Having practiced as a developmental psychotherapist for the past 13 years, I have long helped people to understand how the maturation process affects the emergence of normal and abnormal psychological processes. Having earned a doctorate and specializing in developmental psychology, I felt very grounded in understanding the lifelong developmental sequence. However, the years of academic training, and the oftentimes 50 different, yet competing theories that occupy my mind at any given time did nothing to prepare me for the display of human compassion I witnessed when I opened the door to my office and starred upon the complete and utter mess of beauty my two sons created at my work place. It was a gift from the heart, a blessing in the disguise of a mess, beauty portrayed in the geometrical shapes of a child’s imagination.
Being an academic, a professional, a business person, and a father, I oftentimes find myself tried by my lack of patience. I realize that I want things done, I want them done quickly, and with the least amount of resistance possible. However, this is an extraneous schedule imposed on me from both outside sources and inside expectations. While this is my personal experience, it is also has collective traits. Having worked in the field of psychology, I oftentimes see that a common source stress occurs when people fall victim to and become captives of their time. The idea that we are somehow not in control of our time is a myth, common to an adult’s psyche, and stands as the basis for which we deny our children the most valuable resource that will promote their healthy development. Whether it is work, schedules, meetings, church, or social activities, time is a value. It is the only value needed by children to assure their healthy development. However, time is also the first to go as other values compete for your attention on a daily basis.

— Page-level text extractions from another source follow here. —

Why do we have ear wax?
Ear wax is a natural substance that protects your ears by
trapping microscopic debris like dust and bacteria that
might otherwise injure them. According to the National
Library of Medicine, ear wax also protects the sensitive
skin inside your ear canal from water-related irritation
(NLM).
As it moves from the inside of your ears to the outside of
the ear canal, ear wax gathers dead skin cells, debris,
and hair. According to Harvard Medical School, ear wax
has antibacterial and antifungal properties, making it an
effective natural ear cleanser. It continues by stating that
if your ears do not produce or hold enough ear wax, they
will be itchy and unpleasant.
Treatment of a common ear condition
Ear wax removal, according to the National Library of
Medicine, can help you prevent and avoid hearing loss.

It is imperative to remember that a child’s time does not operate in the same way as an adults. Instead, time moves slower for them, because they lack the years of experience with a concept they have too little lived experience with. Time is relative. If you do not believe this concept, ask yourself this: how long does it feel like to spend 4 hours doing something you love versus being stuck in driving school on a Saturday morning. One seems to go by in a blink of an eye, while the other just drags on, and on, and on. The same amount of time is spent on each, but the feelings associated with it somehow create a completely different outcome. In one example, time moves slowly; the other, much more rapidly. One we will try to avoid like the plague; the other, we will revisit next week.

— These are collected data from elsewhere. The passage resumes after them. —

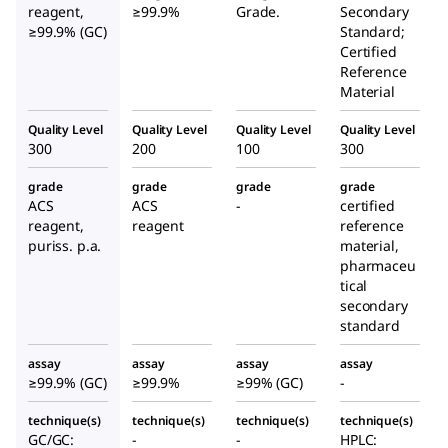
reagent,
≥99.9%
Grade.
Secondary
≥99.9% (GC)
Standard;
Certified
Reference
Material
Quality Level
Quality Level
Quality Level
Quality Level
300
200
100
300
grade
grade
grade
grade
ACS
ACS
-
certified
reagent,
reagent
reference
puriss. p.a.
material,
pharmaceu
tical
secondary
standard
assay
assay
assay
assay
≥99.9% (GC)
≥99.9%
≥99% (GC)
-
technique(s)
technique(s)
technique(s)
technique(s)
GC/GC:
-
-
HPLC:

Time is relative, dependent on the fun we have with its expenditure. Realize, that what only feels like a moment to you, can make all the difference in the developing world of your child. See their strengths, in light of their faults. Help them to correct what is wrong, but also help them amplify what is right. Allow their strengths to shine through. Let them bed the beacon of hope they are meant to be; for it is in these strengths that our next generation will somehow do, even outdo the many failures we have left for them to clean up.

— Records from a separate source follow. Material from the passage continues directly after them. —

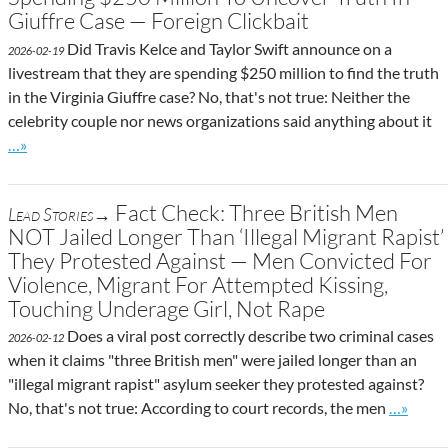
Giuffre Case — Foreign Clickbait
Did Travis Kelce and Taylor Swift announce on a
2026-02-19
livestream that they are spending $250 million to find the truth
in the Virginia Giuffre case? No, that's not true: Neither the
celebrity couple nor news organizations said anything about it
Go to site post
…»
Fact Check: Three British Men
Lead Stories→
NOT Jailed Longer Than ‘Illegal Migrant Rapist’
They Protested Against — Men Convicted For
Violence, Migrant For Attempted Kissing,
Touching Underage Girl, Not Rape
Does a viral post correctly describe two criminal cases
2026-02-12
when it claims "three British men" were jailed longer than an
"illegal migrant rapist" asylum seeker they protested against?
Go to si
No, that's not true: According to court records, the men
…»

Gifts from the heart can be used to make moments in our children’s lives. Give them the most precious gift, one moment of your time, to make their day, their year, their life more special. Yesterday, my children gave me the gift of chaos, in what I thought would be a day of organization to prepare for the week to come. Opposites? Maybe. But I like to think of it as a remembrance, that maybe, just maybe, as I shake things up in their world to benefit their maturation journey, they also shake things up in my world, reminding me of special job I have to oversee their development into productive citizens. At a minimum, they gave me a few friends to keep me company on a long weeks work. The maximum, is already felt, from the eternally loving gratitude of a father that is happy.
What gifts from the heart have you given your children today? Remember, it only takes a moment, to make a moment, in the life of your child.